#### [READING TEXT]

FYI, these checks were temporary to begin with

I found this in git history

b226e462124522f2f23153daff31c311729dfa2f (powerpc: don't add memory to empty node/zone)

Balbir Singh.

2016-10-20 14:39:12

by Reza Arbab

[permalink] [raw]
Subject: Re: [PATCH v4 3/5] powerpc/mm: allow memory hotplug into a memoryless node

On Thu, Oct 20, 2016 at 02:30:42PM +1100, Balbir Singh wrote:
>FYI, these checks were temporary to begin with
>
>I found this in git history
>
>b226e462124522f2f23153daff31c311729dfa2f (powerpc: don't add memory to empty node/zone)

Nice find! I spent some time digging, but this had eluded me.

--
Reza Arbab

2016-10-21 06:23:08

by Alistair Popple

[permalink] [raw]
Subject: Re: [PATCH v4 2/5] drivers/of: do not add memory for unavailable nodes

Hi Reza,

On Thu, 6 Oct 2016 01:36:32 PM Reza Arbab wrote:
> Respect the standard dt "status" property when scanning memory nodes in
> early_init_dt_scan_memory(), so that if the node is unavailable, no
> memory will be added.

#### [SET PROBLEM]
Rewrite the part of the forum thread that opens with the words containing "On Thu, 6 Oct" and closes with "will be added.", replacing "unavailable" with "disabled".

#### [DATA EXTRACT]
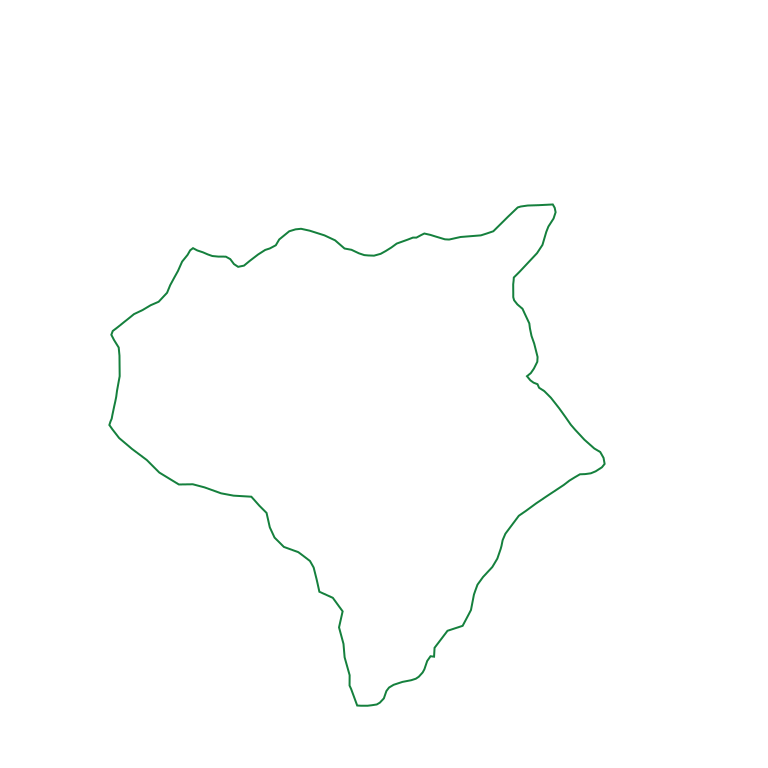 Kikorthang, Chirang, Bhutan, rotated 135°
{"feature_id": "84629894B27564623470868", "entity_name": "Kikorthang", "entity_type": "district", "adm_level": 2, "iso_a3": "BTN", "parent_name": "Bhutan", "parent_adm1": "Chirang", "projection": "albers", "projection_center": [90.136, 27.002], "detail": "fine", "context": "isolated", "style": "outline", "palette": "green", "viewbox_px": 768, "rotation_deg": 135, "n_neighbors": 0, "source": "geoboundaries", "source_scale": "gbopen_adm2", "svg_char_len": 2590}
<svg xmlns="http://www.w3.org/2000/svg" viewBox="0 0 768 768"><g transform="rotate(135 384 384)"><path d="M607.2,549.2L608.1,544.1L609.5,533.1L608.1,516.2L605.5,498.1L605.5,480.3L600.1,458.0L590.1,448.3L584.0,437.8L576.5,421.9L569.3,411.4L557.5,398.1L558.2,385.9L558.2,375.9L566.1,363.4L570.0,352.8L570.0,339.6L563.5,325.7L562.9,321.7L561.5,311.2L563.5,304.0L569.6,293.8L571.8,290.3L576.6,282.8L571.4,269.0L574.0,252.5L587.9,243.7L596.4,228.9L605.1,218.6L614.2,202.4L621.6,195.1L622.9,191.6L630.3,175.6L627.7,172.7L623.1,168.1L619.8,165.5L615.7,162.5L612.2,161.6L606.4,161.8L602.7,163.6L599.4,165.2L595.1,165.8L589.9,164.5L581.6,160.3L574.2,155.3L569.9,153.1L566.4,152.4L560.6,152.7L557.2,153.7L549.3,157.6L543.6,158.6L541.4,155.8L534.8,161.7L513.6,164.6L499.4,157.4L488.0,160.9L482.3,162.7L469.3,171.5L465.8,173.2L459.8,176.0L450.4,177.5L436.8,178.0L427.3,180.4L418.1,184.9L415.3,186.5L410.5,189.7L404.0,192.3L381.8,195.5L373.2,193.9L369.9,193.4L360.8,192.0L348.4,189.6L328.3,185.5L321.3,184.6L315.0,183.1L309.3,181.6L305.4,178.0L300.9,174.6L296.1,172.6L288.8,171.0L284.5,171.5L281.0,176.5L279.2,183.0L280.9,189.7L281.7,202.8L281.2,216.4L280.7,223.2L279.1,232.0L277.3,243.0L275.7,256.3L275.7,265.7L277.0,271.7L275.6,275.3L277.3,279.2L277.9,283.1L277.4,288.4L272.5,287.9L267.1,288.9L259.9,291.3L256.3,294.5L249.2,306.4L245.7,313.7L241.5,320.1L238.4,324.1L234.5,334.9L232.9,339.2L233.4,346.0L232.8,351.2L231.2,354.0L227.8,357.4L222.2,363.1L219.3,365.4L216.9,367.5L208.7,367.5L183.3,368.3L173.6,370.3L161.7,376.8L156.4,379.1L147.1,381.1L141.2,384.1L138.7,387.9L137.7,391.6L148.1,401.0L156.2,408.6L161.8,412.8L164.6,414.3L177.8,414.6L198.7,414.7L205.0,417.8L210.4,420.6L225.9,433.8L235.8,440.1L238.6,443.2L243.5,452.3L245.8,456.7L249.1,461.9L252.3,463.0L257.6,464.6L260.1,467.1L265.1,469.3L275.7,474.3L282.2,475.3L288.7,476.8L294.3,478.4L300.3,481.8L304.2,486.0L306.8,489.1L309.3,494.1L312.1,501.9L316.1,507.7L317.0,520.2L321.0,531.2L328.1,544.9L332.9,552.4L337.2,555.9L343.0,559.0L355.9,560.3L362.4,558.6L368.9,560.6L373.2,562.8L381.4,564.6L392.0,566.0L399.3,566.7L404.3,570.0L405.3,574.9L404.4,581.0L405.8,585.9L411.2,591.4L414.9,595.9L417.0,600.3L418.9,605.1L421.6,610.5L423.0,615.1L426.5,615.6L431.6,614.2L440.2,613.3L449.8,609.6L456.8,607.6L465.2,605.1L472.9,601.9L485.2,601.5L493.3,604.7L502.4,607.0L511.4,610.2L516.3,610.7L523.3,611.5L532.5,612.5L538.3,613.3L542.0,611.6L543.8,606.0L545.8,597.4L551.0,591.1L565.4,576.4L569.2,573.8L577.7,567.9L582.4,564.3L586.3,561.7L590.7,558.9L598.2,554.0L601.1,552.0L603.9,550.9L607.2,549.2Z" fill="none" stroke="#15803d" stroke-width="2"/></g></svg>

#### [EXERCISE RESULT]
On Thu, 6 Oct 2016 01:36:32 PM Reza Arbab wrote:
> Respect the standard dt "status" property when scanning memory nodes in
> early_init_dt_scan_memory(), so that if the node is disabled, no
> memory will be added.